You will do this for the first factor of Mandy.  This means:

$$P_{1, 0} = -9.019710 - \alpha(e_{1, 1}Q_{1, 0} + e_{1, 3}Q_{3, 0} + e_{1, 4}Q_{4, 0})$$

Use $\alpha = 0.1$, and assign this new value as a float to `P_new`.

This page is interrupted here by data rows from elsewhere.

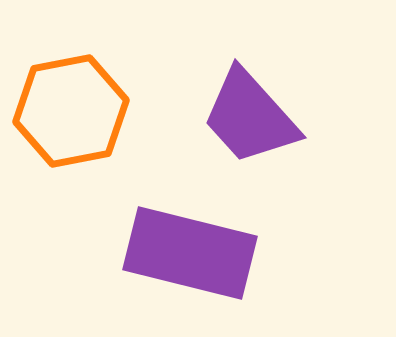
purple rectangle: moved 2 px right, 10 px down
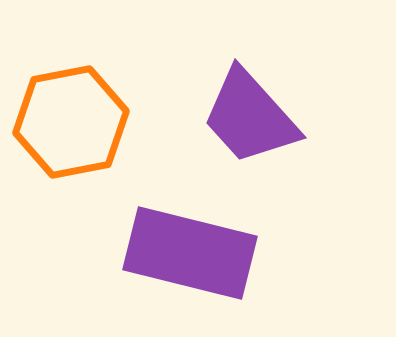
orange hexagon: moved 11 px down
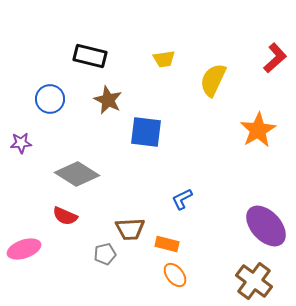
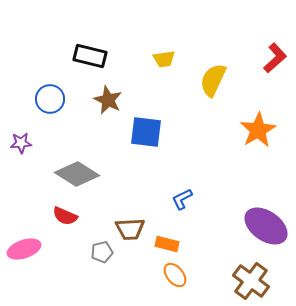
purple ellipse: rotated 12 degrees counterclockwise
gray pentagon: moved 3 px left, 2 px up
brown cross: moved 3 px left
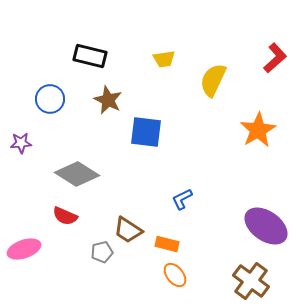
brown trapezoid: moved 2 px left, 1 px down; rotated 36 degrees clockwise
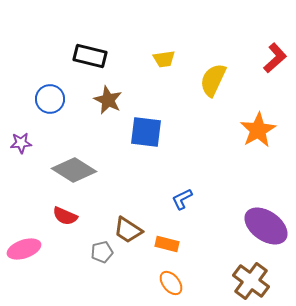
gray diamond: moved 3 px left, 4 px up
orange ellipse: moved 4 px left, 8 px down
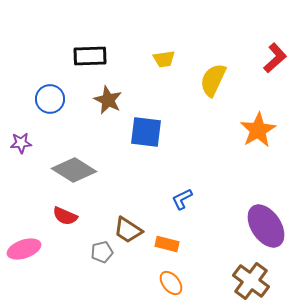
black rectangle: rotated 16 degrees counterclockwise
purple ellipse: rotated 21 degrees clockwise
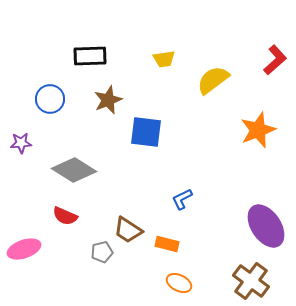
red L-shape: moved 2 px down
yellow semicircle: rotated 28 degrees clockwise
brown star: rotated 24 degrees clockwise
orange star: rotated 9 degrees clockwise
orange ellipse: moved 8 px right; rotated 25 degrees counterclockwise
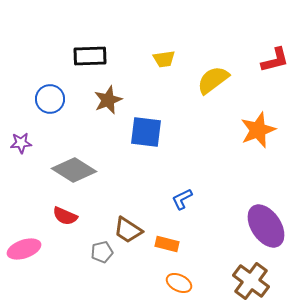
red L-shape: rotated 28 degrees clockwise
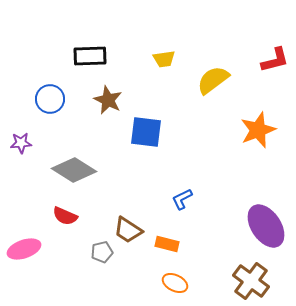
brown star: rotated 24 degrees counterclockwise
orange ellipse: moved 4 px left
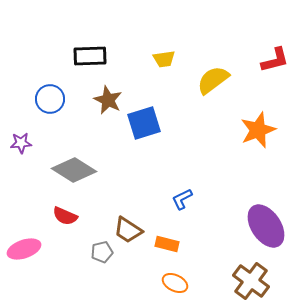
blue square: moved 2 px left, 9 px up; rotated 24 degrees counterclockwise
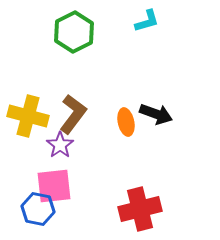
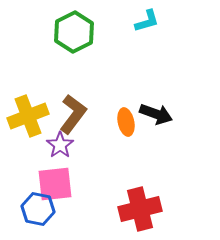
yellow cross: rotated 36 degrees counterclockwise
pink square: moved 1 px right, 2 px up
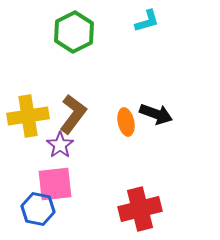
yellow cross: rotated 12 degrees clockwise
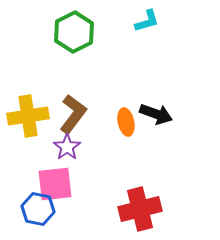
purple star: moved 7 px right, 2 px down
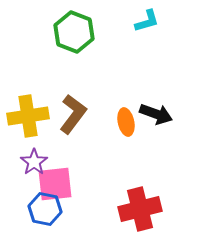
green hexagon: rotated 12 degrees counterclockwise
purple star: moved 33 px left, 15 px down
blue hexagon: moved 7 px right
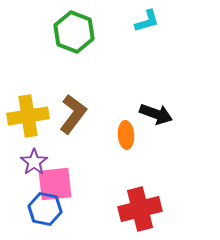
orange ellipse: moved 13 px down; rotated 8 degrees clockwise
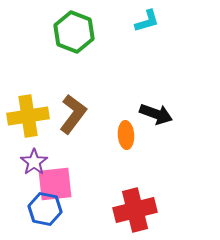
red cross: moved 5 px left, 1 px down
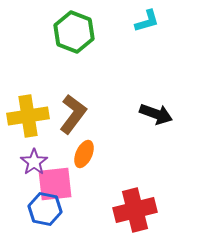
orange ellipse: moved 42 px left, 19 px down; rotated 28 degrees clockwise
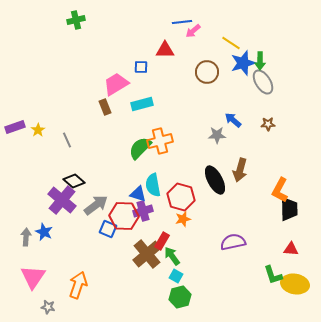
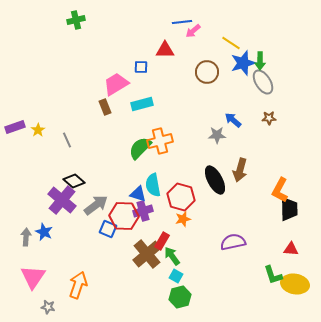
brown star at (268, 124): moved 1 px right, 6 px up
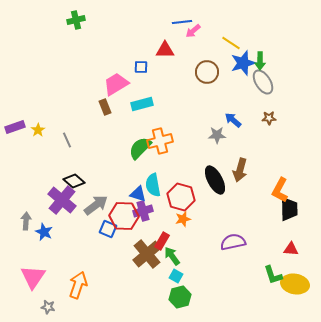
gray arrow at (26, 237): moved 16 px up
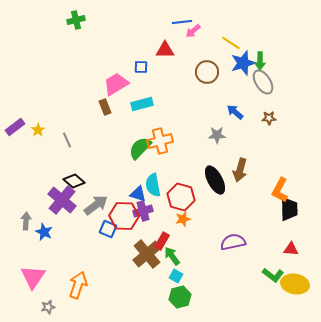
blue arrow at (233, 120): moved 2 px right, 8 px up
purple rectangle at (15, 127): rotated 18 degrees counterclockwise
green L-shape at (273, 275): rotated 35 degrees counterclockwise
gray star at (48, 307): rotated 24 degrees counterclockwise
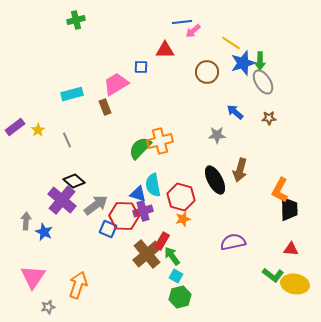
cyan rectangle at (142, 104): moved 70 px left, 10 px up
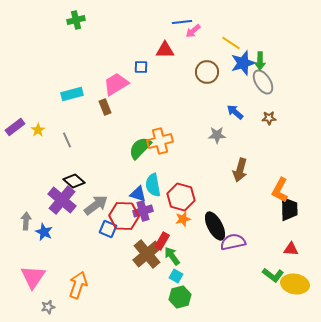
black ellipse at (215, 180): moved 46 px down
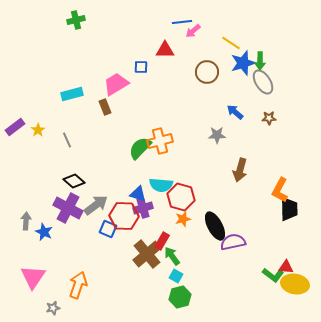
cyan semicircle at (153, 185): moved 8 px right; rotated 75 degrees counterclockwise
purple cross at (62, 200): moved 6 px right, 8 px down; rotated 12 degrees counterclockwise
purple cross at (143, 211): moved 3 px up
red triangle at (291, 249): moved 5 px left, 18 px down
gray star at (48, 307): moved 5 px right, 1 px down
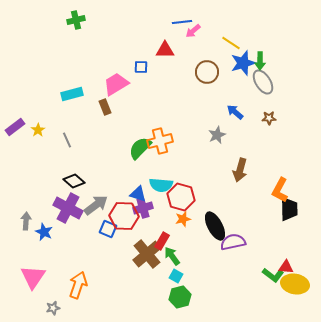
gray star at (217, 135): rotated 24 degrees counterclockwise
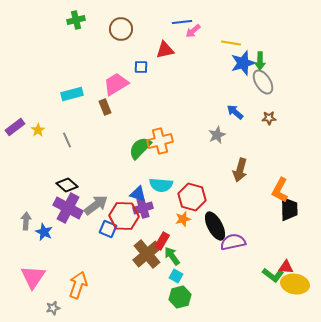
yellow line at (231, 43): rotated 24 degrees counterclockwise
red triangle at (165, 50): rotated 12 degrees counterclockwise
brown circle at (207, 72): moved 86 px left, 43 px up
black diamond at (74, 181): moved 7 px left, 4 px down
red hexagon at (181, 197): moved 11 px right
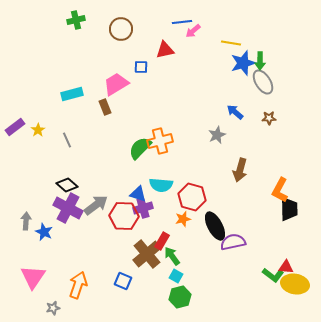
blue square at (108, 229): moved 15 px right, 52 px down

$r̂_{i,𝑗}$ is equal to $row_{i}(P) ⋅ col_{j}(Q)$. We can give the squared error of a prediction $𝑒_{𝑖,𝑗}^2$, as the difference between $(𝑟̂_{i,j} − 𝑟_{i,j})^2$

In [13]:
P

Unnamed: 0,F1,F2
Alfred,-4.427436,-1.58782
Mandy,-9.01971,-3.437908
Lenny,-1.015713,-0.936057
Joan,-0.932923,-5.595791
Tino,-2.538133,-0.043783


In [14]:
Q

Unnamed: 0,F1,F2
Michael Jackson,-0.510093,-0.480414
Clint Black,0.181804,-3.22799
Dropdead,-7.554766,-0.348831
Anti-Cimex,-0.520113,-0.533289
Cardi B,-0.458392,-1.413967


In [15]:
pred_df

Unnamed: 0,Michael Jackson,Clint Black,Dropdead,Anti-Cimex,Cardi B
Alfred,3.021214,4.320545,34.002121,3.149535,4.274625
Mandy,6.252507,9.457719,69.341043,6.524669,8.995648
Lenny,0.967803,2.836922,8.0,1.027474,1.789148
Joan,3.164175,17.89355,9.0,3.469398,8.339908
Tino,1.315717,-0.32011,19.19027,1.343466,1.225366


In [16]:
reviews

Unnamed: 0,Michael Jackson,Clint Black,Dropdead,Anti-Cimex,Cardi B
Alfred,3.0,4.0,,4.0,4.0
Mandy,,9.0,,3.0,8.0
Lenny,2.0,5.0,8.0,9.0,
Joan,3.0,,9.0,4.0,9.0
Tino,1.0,1.0,,9.0,5.0


In [17]:
reviews.iloc[1,1]

9.0

In [18]:
Q.iloc[4,0]

-0.4583915634968533

In [19]:
### GRADED
P_new = ''

    
# YOUR CODE HERE
#raise NotImplementedError()
e11 = (reviews.iloc[1,1] - pred_df.iloc[1,1]) ** 2
e13 = (reviews.iloc[1,3] - pred_df.iloc[1,3]) ** 2
e14 = (reviews.iloc[1,4] - pred_df.iloc[1,4]) ** 2
alpha = 0.1
P_new = -9.019710 - alpha * ( e11 * Q.iloc[1,0] + e13 * Q.iloc[3,0] + e14 * Q.iloc[4,0] )

### ANSWER CHECK
print(P_new)

-8.331926013496945


As an extra exercise, consider how to modularize this for each value of $P$.  Further, the update for $Q$ that occurs consistent with that of $P$ -- consider working through the full update process and modularizing the update process.